By sensing emotions, the phones can automatically adjust performance

You need to download an important email, but your smart phone is moving frustratingly slow. Your palms grow sweaty, and your pupils dilate in rage.

A McCormick School of Engineering team is working to develop phones that will understand these biological signals and adjust their performance accordingly. Something as simple as an accelerated heartbeat could let your phone know it needs to speed up.

Peter Dinda“Your phone is continually making a trade-off between how fast it goes and how long the battery life should last,” said Peter Dinda, professor of electrical engineering and computer science. “Right now, it makes those decisions with no input from you whatsoever.”

Gokhan Memik, associate professor of electrical engineering and computer science, and Dinda are creating an emotion-sensing interface that allows phones to gauge user satisfaction.

“Ideally, you wouldn’t notice that the interface is even there,” Dinda said. “One way of doing that is emotion sensing. If you are irritated, then perhaps it’s because your phone is too slow.”

Funded by the National Science Foundation and Intel, Dinda and Memik built a patented system with biometric input devices, which monitor physiological traits, such as eye movements, body temperature, and heart rate. They hooked up study participants to the system to record physiological reactions to factors like phone speed and screen brightness. After a physiological trait changed, the team connected those changes with their causes, which could be the device’s performance or a reaction to screen content.

“If you know that the content hasn’t changed, then our system can tell that the change is because of device performance and not because of whatever you were reading on the screen,” Memik said.

Gokhan Memik

While it might seem as though phones should always run as fast as possible, faster is not always better. Dinda and Memik assume that most phones perform higher than the average user needs because they are typically designed with only one type of user mind. This leads to short battery life, high energy consumption, and possibly a device that is unpleasantly hot to the touch.

“When you only try to satisfy that one type of user, you make other users much more dissatisfied,” Memik said. “Running at a higher performance than necessary makes your device more abrupt, and it becomes too hot.”

“One of the purposes of emotion sensing is we can tailor your phone specifically for you,” Dinda added.

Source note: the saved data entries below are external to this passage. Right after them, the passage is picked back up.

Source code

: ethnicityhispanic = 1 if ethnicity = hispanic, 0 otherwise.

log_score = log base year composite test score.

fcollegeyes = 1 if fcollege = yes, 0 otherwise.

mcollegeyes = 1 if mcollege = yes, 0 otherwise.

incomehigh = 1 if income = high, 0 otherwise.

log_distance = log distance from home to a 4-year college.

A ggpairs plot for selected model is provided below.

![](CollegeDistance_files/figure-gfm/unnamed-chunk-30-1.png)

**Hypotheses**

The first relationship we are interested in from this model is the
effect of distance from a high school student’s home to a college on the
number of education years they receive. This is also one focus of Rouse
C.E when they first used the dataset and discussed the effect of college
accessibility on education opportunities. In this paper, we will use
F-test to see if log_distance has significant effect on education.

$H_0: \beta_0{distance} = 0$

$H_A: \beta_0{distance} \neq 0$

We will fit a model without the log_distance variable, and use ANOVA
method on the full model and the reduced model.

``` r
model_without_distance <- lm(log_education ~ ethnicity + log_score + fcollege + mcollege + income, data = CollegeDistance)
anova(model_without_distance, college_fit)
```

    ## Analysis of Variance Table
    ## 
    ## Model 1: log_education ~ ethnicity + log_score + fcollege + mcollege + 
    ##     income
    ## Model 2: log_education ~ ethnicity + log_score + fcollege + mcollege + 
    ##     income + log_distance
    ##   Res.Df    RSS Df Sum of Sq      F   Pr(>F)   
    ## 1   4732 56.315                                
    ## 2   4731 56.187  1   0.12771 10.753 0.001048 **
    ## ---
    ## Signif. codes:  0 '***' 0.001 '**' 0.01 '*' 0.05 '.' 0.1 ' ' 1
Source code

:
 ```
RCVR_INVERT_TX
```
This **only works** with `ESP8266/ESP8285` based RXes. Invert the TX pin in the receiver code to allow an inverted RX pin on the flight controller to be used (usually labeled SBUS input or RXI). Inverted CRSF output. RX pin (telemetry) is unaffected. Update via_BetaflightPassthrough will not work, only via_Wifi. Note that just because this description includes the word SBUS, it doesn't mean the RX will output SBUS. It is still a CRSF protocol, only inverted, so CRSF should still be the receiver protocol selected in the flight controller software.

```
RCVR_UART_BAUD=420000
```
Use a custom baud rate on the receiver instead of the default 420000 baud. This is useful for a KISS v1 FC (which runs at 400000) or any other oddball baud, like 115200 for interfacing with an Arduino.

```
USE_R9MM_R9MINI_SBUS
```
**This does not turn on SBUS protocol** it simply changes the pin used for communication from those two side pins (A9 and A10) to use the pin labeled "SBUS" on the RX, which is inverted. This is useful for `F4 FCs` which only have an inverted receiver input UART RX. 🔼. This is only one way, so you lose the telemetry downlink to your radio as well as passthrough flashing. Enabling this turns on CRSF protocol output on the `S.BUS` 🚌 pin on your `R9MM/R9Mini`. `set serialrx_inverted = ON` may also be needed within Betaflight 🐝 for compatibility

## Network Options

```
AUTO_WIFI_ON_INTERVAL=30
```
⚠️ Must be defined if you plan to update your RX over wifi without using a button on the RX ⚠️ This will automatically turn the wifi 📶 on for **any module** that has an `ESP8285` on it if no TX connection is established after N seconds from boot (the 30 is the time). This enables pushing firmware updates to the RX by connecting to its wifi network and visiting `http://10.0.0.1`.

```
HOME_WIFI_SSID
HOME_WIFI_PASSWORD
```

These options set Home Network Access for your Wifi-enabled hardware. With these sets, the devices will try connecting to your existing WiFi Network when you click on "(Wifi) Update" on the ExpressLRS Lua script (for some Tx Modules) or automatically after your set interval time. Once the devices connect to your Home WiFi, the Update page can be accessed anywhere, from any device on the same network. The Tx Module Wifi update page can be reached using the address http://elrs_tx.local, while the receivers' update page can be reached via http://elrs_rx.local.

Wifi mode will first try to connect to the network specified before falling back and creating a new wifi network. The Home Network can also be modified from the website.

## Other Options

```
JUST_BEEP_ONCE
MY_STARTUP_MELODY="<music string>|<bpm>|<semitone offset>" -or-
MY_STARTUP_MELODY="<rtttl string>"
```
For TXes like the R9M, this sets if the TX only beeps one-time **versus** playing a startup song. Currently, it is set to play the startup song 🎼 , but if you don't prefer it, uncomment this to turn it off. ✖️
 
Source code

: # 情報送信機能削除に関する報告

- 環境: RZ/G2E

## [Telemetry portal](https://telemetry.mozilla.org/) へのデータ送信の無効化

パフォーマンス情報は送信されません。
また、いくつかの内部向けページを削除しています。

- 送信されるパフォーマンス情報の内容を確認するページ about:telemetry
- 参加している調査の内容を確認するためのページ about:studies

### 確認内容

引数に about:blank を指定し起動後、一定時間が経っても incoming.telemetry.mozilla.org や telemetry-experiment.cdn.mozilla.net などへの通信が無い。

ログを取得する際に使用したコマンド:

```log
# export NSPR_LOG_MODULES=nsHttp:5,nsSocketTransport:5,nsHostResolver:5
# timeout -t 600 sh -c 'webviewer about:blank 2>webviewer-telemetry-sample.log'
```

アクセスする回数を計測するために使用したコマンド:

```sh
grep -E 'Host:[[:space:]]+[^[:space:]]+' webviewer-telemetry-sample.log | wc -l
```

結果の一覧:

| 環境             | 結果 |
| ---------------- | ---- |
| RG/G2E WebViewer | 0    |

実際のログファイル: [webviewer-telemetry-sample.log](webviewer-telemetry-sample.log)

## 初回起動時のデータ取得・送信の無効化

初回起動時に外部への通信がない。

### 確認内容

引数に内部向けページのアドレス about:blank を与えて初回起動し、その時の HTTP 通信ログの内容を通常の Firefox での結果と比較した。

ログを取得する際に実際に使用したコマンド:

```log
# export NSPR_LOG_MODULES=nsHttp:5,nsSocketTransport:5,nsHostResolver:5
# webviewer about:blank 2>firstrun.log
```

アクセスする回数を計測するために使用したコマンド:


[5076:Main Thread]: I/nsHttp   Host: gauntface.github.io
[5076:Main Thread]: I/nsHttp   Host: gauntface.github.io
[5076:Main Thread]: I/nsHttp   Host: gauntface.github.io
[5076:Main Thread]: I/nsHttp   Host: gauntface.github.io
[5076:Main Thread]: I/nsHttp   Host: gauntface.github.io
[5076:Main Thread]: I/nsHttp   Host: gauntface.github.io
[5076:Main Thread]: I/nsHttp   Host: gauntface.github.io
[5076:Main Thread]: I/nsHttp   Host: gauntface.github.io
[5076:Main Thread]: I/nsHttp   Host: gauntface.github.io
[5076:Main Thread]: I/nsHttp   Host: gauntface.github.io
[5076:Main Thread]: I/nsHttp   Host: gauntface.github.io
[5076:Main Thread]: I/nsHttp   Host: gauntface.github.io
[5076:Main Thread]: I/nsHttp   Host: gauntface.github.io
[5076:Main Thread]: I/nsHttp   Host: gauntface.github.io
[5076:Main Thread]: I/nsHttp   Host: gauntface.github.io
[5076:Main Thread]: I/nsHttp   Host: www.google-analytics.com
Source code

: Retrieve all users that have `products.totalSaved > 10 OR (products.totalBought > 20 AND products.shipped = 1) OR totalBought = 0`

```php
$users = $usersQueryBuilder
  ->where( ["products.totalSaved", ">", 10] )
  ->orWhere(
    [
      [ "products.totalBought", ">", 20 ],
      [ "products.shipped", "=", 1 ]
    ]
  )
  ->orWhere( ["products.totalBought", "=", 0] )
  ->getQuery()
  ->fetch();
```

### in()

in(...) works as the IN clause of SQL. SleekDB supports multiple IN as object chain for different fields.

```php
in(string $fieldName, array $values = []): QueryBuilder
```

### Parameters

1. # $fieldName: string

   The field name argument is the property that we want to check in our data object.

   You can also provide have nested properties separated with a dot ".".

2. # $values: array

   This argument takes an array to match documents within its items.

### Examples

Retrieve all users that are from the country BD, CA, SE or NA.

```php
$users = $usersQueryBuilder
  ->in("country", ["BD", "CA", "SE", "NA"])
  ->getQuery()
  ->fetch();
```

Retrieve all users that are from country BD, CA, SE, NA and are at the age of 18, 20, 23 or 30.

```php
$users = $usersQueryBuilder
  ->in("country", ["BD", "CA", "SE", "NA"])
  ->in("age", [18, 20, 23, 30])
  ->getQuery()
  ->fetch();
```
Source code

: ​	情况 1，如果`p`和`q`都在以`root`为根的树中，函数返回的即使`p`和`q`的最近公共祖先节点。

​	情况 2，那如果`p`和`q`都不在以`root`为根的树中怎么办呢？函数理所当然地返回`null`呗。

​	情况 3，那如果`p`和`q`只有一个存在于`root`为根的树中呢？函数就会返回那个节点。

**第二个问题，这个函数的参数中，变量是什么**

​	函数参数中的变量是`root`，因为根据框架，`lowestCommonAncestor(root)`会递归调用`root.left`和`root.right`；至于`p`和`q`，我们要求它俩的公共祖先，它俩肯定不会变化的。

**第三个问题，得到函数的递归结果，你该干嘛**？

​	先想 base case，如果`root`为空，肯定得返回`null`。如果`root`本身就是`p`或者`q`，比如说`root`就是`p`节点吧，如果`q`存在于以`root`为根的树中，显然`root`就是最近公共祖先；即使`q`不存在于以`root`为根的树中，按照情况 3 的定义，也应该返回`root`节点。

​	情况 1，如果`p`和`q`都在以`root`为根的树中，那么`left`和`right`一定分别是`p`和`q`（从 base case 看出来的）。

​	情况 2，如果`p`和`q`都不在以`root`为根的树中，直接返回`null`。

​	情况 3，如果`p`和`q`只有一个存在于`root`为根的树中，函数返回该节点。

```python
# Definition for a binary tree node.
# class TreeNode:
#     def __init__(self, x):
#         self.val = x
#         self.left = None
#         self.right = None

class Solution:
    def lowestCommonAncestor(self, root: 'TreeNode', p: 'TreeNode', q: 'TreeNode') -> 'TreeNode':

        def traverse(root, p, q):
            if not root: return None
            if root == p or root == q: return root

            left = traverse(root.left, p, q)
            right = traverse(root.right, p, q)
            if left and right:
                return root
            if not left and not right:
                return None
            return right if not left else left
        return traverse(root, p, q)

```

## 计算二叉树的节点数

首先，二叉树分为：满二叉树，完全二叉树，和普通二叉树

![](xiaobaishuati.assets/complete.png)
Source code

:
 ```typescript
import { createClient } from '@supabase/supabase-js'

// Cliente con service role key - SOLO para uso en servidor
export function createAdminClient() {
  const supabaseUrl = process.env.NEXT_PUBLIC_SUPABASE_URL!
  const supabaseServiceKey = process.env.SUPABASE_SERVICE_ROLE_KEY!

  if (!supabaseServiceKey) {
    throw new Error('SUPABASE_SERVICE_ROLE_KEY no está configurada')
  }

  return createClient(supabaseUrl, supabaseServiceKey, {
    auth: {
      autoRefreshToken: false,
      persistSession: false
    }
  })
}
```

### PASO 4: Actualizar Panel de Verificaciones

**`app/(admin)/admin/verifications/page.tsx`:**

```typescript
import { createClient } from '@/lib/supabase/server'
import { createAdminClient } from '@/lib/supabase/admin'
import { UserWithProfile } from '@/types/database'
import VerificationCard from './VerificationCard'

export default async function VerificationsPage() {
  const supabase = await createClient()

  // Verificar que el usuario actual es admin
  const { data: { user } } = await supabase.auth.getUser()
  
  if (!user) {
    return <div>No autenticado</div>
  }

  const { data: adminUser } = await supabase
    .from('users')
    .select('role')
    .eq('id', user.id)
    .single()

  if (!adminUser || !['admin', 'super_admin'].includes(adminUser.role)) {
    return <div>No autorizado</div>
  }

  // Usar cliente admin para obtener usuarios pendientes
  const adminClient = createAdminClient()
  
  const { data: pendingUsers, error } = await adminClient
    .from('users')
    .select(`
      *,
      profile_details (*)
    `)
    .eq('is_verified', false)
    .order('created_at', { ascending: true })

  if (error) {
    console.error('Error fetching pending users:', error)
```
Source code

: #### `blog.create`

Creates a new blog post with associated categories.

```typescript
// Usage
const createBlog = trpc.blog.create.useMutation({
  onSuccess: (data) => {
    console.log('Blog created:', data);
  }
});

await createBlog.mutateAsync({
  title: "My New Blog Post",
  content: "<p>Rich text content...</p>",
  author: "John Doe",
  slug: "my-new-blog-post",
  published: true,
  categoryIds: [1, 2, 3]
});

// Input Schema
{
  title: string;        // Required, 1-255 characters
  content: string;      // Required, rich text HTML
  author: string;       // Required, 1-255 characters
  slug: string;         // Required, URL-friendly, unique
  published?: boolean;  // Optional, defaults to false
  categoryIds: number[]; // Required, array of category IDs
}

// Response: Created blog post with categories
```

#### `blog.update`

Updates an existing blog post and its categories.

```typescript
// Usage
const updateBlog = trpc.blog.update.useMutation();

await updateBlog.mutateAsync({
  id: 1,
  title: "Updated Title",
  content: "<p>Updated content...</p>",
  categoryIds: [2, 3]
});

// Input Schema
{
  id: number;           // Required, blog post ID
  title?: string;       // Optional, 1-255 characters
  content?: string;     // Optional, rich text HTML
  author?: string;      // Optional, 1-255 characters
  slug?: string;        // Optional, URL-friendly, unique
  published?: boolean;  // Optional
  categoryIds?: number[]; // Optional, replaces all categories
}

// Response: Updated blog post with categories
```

Eventually, Dinda and Memik would like their hardware built directly into smart phones by developers. It could take advantage of information from health monitoring devices that people already wear or incorporate new pieces into the phone’s hardware, such as shake detectors and infrared cameras for recording pupil movement and dilation.

“Smart phone companies are already coming up with so many attachments,” Memik said. “There are smart wristwatches and wristbands. We can attach sensors on something people are already wearing. Our goal is to make it seamless, so they don’t even notice.”